§ Your goal: The answer must consist of the entries, copied exactly and in full.

§ Data for processing:
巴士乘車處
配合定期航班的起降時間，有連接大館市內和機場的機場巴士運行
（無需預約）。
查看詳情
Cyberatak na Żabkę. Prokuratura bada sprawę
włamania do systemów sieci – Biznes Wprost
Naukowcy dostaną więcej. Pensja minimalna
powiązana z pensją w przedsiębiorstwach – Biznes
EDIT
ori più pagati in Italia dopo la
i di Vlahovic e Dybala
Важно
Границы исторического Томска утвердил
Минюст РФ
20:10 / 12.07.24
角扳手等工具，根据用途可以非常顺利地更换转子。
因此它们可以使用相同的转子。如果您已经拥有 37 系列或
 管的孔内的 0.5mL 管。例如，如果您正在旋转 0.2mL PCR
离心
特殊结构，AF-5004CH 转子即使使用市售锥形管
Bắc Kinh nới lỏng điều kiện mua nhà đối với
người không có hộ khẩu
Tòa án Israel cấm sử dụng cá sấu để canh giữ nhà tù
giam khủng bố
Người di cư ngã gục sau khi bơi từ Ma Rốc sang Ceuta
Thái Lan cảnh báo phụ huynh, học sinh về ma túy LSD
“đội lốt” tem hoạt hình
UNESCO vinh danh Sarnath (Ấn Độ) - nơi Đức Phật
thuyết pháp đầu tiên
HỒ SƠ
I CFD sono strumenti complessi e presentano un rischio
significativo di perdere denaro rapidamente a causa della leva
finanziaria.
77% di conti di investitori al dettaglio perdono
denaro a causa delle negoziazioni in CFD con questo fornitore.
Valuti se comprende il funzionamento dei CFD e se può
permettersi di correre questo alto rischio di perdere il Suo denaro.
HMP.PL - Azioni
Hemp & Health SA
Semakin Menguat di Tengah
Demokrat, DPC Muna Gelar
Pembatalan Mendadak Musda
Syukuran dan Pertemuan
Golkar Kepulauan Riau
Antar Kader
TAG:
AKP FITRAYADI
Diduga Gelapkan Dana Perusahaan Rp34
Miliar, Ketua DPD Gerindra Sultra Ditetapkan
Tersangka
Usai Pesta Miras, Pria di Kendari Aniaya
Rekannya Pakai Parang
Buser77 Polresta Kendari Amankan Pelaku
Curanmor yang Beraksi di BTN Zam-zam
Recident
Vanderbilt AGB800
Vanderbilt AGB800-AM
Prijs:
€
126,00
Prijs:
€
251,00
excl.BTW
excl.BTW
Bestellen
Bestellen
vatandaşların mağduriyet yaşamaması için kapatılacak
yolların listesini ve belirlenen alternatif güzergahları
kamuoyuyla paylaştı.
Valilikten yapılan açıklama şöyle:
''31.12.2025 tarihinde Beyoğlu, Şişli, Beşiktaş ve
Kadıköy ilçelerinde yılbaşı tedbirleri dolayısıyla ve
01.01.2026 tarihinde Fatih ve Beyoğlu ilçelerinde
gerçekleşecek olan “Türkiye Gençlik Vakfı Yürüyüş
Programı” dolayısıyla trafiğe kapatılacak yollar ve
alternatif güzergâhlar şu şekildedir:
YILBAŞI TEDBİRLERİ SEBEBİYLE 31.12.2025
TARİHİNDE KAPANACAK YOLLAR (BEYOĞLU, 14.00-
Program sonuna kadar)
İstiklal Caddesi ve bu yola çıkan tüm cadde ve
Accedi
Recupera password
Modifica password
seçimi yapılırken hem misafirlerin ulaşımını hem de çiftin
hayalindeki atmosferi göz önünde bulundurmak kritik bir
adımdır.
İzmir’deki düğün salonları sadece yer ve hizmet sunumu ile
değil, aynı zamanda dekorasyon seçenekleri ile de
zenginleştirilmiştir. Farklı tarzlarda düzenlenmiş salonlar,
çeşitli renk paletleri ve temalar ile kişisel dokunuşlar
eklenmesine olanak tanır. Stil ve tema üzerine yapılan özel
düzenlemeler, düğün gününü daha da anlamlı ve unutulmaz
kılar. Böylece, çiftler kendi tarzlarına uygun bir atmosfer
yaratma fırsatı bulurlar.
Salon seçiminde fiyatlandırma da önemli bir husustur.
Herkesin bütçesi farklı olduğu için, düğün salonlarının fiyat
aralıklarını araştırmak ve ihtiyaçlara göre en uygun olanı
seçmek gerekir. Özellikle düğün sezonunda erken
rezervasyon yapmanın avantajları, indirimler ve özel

§ Response to the task:
巴士乘車處
配合定期航班的起降時間，有連接大館市內和機場的機場巴士運行
（無需預約）。
查看詳情
Cyberatak na Żabkę. Prokuratura bada sprawę
włamania do systemów sieci – Biznes Wprost
Naukowcy dostaną więcej. Pensja minimalna
powiązana z pensją w przedsiębiorstwach – Biznes
EDIT
ori più pagati in Italia dopo la
i di Vlahovic e Dybala
Важно
Границы исторического Томска утвердил
Минюст РФ
20:10 / 12.07.24
角扳手等工具，根据用途可以非常顺利地更换转子。
因此它们可以使用相同的转子。如果您已经拥有 37 系列或
 管的孔内的 0.5mL 管。例如，如果您正在旋转 0.2mL PCR
离心
特殊结构，AF-5004CH 转子即使使用市售锥形管
Bắc Kinh nới lỏng điều kiện mua nhà đối với
người không có hộ khẩu
Tòa án Israel cấm sử dụng cá sấu để canh giữ nhà tù
giam khủng bố
Người di cư ngã gục sau khi bơi từ Ma Rốc sang Ceuta
Thái Lan cảnh báo phụ huynh, học sinh về ma túy LSD
“đội lốt” tem hoạt hình
UNESCO vinh danh Sarnath (Ấn Độ) - nơi Đức Phật
thuyết pháp đầu tiên
HỒ SƠ
I CFD sono strumenti complessi e presentano un rischio
significativo di perdere denaro rapidamente a causa della leva
finanziaria.
77% di conti di investitori al dettaglio perdono
denaro a causa delle negoziazioni in CFD con questo fornitore.
Valuti se comprende il funzionamento dei CFD e se può
permettersi di correre questo alto rischio di perdere il Suo denaro.
HMP.PL - Azioni
Hemp & Health SA
Semakin Menguat di Tengah
Demokrat, DPC Muna Gelar
Pembatalan Mendadak Musda
Syukuran dan Pertemuan
Golkar Kepulauan Riau
Antar Kader
TAG:
AKP FITRAYADI
Diduga Gelapkan Dana Perusahaan Rp34
Miliar, Ketua DPD Gerindra Sultra Ditetapkan
Tersangka
Usai Pesta Miras, Pria di Kendari Aniaya
Rekannya Pakai Parang
Buser77 Polresta Kendari Amankan Pelaku
Curanmor yang Beraksi di BTN Zam-zam
Recident
Vanderbilt AGB800
Vanderbilt AGB800-AM
Prijs:
€
126,00
Prijs:
€
251,00
excl.BTW
excl.BTW
Bestellen
Bestellen
vatandaşların mağduriyet yaşamaması için kapatılacak
yolların listesini ve belirlenen alternatif güzergahları
kamuoyuyla paylaştı.
Valilikten yapılan açıklama şöyle:
''31.12.2025 tarihinde Beyoğlu, Şişli, Beşiktaş ve
Kadıköy ilçelerinde yılbaşı tedbirleri dolayısıyla ve
01.01.2026 tarihinde Fatih ve Beyoğlu ilçelerinde
gerçekleşecek olan “Türkiye Gençlik Vakfı Yürüyüş
Programı” dolayısıyla trafiğe kapatılacak yollar ve
alternatif güzergâhlar şu şekildedir:
YILBAŞI TEDBİRLERİ SEBEBİYLE 31.12.2025
TARİHİNDE KAPANACAK YOLLAR (BEYOĞLU, 14.00-
Program sonuna kadar)
İstiklal Caddesi ve bu yola çıkan tüm cadde ve
Accedi
Recupera password
Modifica password
seçimi yapılırken hem misafirlerin ulaşımını hem de çiftin
hayalindeki atmosferi göz önünde bulundurmak kritik bir
adımdır.
İzmir’deki düğün salonları sadece yer ve hizmet sunumu ile
değil, aynı zamanda dekorasyon seçenekleri ile de
zenginleştirilmiştir. Farklı tarzlarda düzenlenmiş salonlar,
çeşitli renk paletleri ve temalar ile kişisel dokunuşlar
eklenmesine olanak tanır. Stil ve tema üzerine yapılan özel
düzenlemeler, düğün gününü daha da anlamlı ve unutulmaz
kılar. Böylece, çiftler kendi tarzlarına uygun bir atmosfer
yaratma fırsatı bulurlar.
Salon seçiminde fiyatlandırma da önemli bir husustur.
Herkesin bütçesi farklı olduğu için, düğün salonlarının fiyat
aralıklarını araştırmak ve ihtiyaçlara göre en uygun olanı
seçmek gerekir. Özellikle düğün sezonunda erken
rezervasyon yapmanın avantajları, indirimler ve özel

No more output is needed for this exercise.